Mission Hackney London food

If you’re in Hackney and not practicing your skateboard pivots or oiling your beard, the chances are you’ll probably be eating. Rapid rates of gentrification in London’s hippest borough has brought with it a heady hoard of bars, cafés, restaurants, pop-ups, Sunday suppers and a Japanese dinner in an jellied eel café. Yes, F. Cooke, we’re talking about you.

From Broadway Market’s meld of old and new and London Fields’ railway arch bakeries, to the Vietnamese joints of Mare Street and pocket-sized cafés of Columbia Road, Hackney is a bubble that can be pretty hard to escape. We’ve just moved to the area, so have thrown ourselves headfirst into its edible offerings. Though variety is apparently the spice of life, the volume of eating spots in Hackney can make it a rather intimidating place to navigate. For those of you who feel like lost puppies in a sea of natural wine and hand-carved spoons, here is our guide to the best places to eat, drink and be merry in this ludicrously tasty neighbourhood.

Words by Meg Abbott and photographs by Issy Croker, thecuriouspear.com

Rawduck

Like its sister branch Ducksoup, the menu at Rawduck is all about seasonal, simple food with an eclectic medley of flavours. Take their ‘dumpling Mondays’, where three chefs grill, steam and fry under the instruction of dumpling don Benny Zhou, or their monthly wine tastings that offer up a rainbow of quality quaff. Dinner here is delicious, but you’ll usually find us elbowing our way into a spot at the communal tables for weekend brunch. All the classics are on offer – smooth avocado with perfectly poached eggs and coriander, toast with lemon curd and homemade jam, and even crumpets with cheddar and pickles. Alongside these are harissa eggs with pitta, a cardamom-spiked daal with poached eggs and naan, curried potatoes with salt beef and a dreamy coconut milk porridge.

There is also a serious drinks list, including hot dark chocolate with burnt orange and cinnamon, rose petal kombucha and a stellar bloody Mary. And if you haven’t jumped on the drinking vinegar wagon yet, this is a good place to start – the icy apple vinegars annihilated our hangovers. For such a huge space, Rawduck’s designers have managed to create the cosiest of ‘vibes’ (when in Hackney) with clay ceiling pendants, a glowing open kitchen and a veritable jungle of plants.

Mission

We know this technically isn’t Hackney, but it’s right on the edge and we simply have to include it.
It is a credit to Mission’s food that after a five-course dinner we left feeling lighter than air and ready for beers at Mother Kelly’s bottle shop next door. Nonchalantly located in the railway arches of Paradise Row, it seems Mission was made for dinnertime. Low lights, a tin roof and wood-panelled walls glow in the evening, when food lovers of the East unite to graze on modern American dishes like Jerusalem artichokes, winkles and caramelised yogurt, langoustines with millet porridge, pickled heirloom carrots, lamb with turnips and pumpkin ice cream with meringue and sweet chestnuts. And that was just this week.

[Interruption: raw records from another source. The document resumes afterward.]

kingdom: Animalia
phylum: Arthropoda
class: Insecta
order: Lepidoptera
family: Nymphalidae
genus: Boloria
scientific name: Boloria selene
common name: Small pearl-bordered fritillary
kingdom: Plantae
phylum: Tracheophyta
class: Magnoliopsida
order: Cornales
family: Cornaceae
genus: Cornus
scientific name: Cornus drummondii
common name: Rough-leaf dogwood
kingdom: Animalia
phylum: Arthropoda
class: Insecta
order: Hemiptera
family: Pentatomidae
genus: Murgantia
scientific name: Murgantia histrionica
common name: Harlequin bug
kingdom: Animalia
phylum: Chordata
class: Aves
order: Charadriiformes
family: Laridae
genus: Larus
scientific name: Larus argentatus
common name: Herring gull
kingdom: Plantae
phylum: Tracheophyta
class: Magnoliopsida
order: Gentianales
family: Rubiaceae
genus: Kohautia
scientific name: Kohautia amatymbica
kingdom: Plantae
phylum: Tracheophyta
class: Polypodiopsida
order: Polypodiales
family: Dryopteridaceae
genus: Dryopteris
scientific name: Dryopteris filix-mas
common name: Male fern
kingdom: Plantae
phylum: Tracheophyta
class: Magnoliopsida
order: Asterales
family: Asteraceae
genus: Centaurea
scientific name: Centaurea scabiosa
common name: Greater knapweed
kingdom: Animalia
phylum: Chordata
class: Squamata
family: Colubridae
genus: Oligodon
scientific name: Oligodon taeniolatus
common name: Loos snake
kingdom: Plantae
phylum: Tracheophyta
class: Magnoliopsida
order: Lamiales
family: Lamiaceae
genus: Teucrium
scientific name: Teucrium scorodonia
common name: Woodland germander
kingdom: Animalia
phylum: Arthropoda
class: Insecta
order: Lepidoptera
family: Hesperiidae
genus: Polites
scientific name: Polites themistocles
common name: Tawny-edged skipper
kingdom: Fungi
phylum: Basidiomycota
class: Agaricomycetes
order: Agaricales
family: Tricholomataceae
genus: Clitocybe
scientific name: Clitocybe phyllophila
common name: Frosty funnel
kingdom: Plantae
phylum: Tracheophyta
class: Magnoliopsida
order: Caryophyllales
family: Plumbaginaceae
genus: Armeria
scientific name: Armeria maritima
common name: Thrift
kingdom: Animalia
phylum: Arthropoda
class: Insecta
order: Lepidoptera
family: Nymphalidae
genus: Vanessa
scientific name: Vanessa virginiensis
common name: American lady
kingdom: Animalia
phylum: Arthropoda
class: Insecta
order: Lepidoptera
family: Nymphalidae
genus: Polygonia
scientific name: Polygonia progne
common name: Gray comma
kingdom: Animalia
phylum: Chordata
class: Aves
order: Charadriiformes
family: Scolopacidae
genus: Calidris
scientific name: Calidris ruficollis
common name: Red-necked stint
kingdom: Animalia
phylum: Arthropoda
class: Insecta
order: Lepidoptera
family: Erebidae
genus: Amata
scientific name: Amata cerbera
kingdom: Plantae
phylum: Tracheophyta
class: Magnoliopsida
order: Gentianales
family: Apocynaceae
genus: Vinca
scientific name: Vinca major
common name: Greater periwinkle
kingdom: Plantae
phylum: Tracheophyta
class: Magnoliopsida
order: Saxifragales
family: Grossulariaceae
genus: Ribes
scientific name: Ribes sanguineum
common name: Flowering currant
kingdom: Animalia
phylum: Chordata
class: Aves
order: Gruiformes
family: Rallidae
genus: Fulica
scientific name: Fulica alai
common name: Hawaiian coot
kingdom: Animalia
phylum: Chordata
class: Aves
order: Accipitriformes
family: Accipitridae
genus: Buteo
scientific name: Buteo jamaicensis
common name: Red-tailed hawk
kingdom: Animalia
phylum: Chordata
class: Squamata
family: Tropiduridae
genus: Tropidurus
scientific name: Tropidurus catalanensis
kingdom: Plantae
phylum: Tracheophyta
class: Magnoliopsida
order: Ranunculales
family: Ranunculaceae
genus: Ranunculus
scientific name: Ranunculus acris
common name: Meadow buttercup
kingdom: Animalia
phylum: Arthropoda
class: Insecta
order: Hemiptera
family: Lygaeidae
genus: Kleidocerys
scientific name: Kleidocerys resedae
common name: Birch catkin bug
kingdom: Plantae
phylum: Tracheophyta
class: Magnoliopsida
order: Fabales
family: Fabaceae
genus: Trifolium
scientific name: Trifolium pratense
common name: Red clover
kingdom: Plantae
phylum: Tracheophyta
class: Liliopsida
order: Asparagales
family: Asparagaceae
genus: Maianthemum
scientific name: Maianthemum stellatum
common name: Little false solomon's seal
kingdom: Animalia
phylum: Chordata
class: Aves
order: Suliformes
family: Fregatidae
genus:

The staff in here know their wine. But not in the intimidating way that forces you to mindlessly point at a mid-priced bottle as fast as possible to avoid having to try and pronounce it. Our waitress talked us zestily through the list, finally recommending a Gaillac Zacmau orange wine that will be in our fridge for the rest of time. Yes, orange wine has arrived. And it’s delicious. The bottle was swiftly decanted into a carafe to ‘air’. Luckily the music was loud enough for the waiter to miss me proudly announcing that I could taste the “whiskey contact”, when in fact he had just been telling us about the “skin contact” that makes orange wine so unique. Come here for dinner any night of the week; it is special without being stuffy and indulgent without being cloying. And the head chef knows exactly what to do with a winkle.

Hill & Szrok

Broadway Market is nothing if not well-stocked. There are coffee shops, restaurants of every cuisine, a tea bar and a natural wine store. There is also a butcher, a baker and a shop selling overpriced candle sticks. Said butcher not only houses some seriously high-grade meats, but also turns into a 25-seater cookshop in the evening. If you haven’t had the pleasure of dining at a ‘cookshop’ before, it is what it says on the tin – a shop that whips up their wares for costumers to eat.

In Hill & Szrok that means hearty pork chops, thick slices of sirloin, roasted game with cranberries and pig’s head terrine. Visitors can select their cut of choice and watch it cook to perfection in front of them as they sip on one of the half a dozen wines on offer. This inviting shop, all white tiles and dark wood, is an ideal date spot. That’s if you don’t consider a roomful of dangling carcasses a mood killer.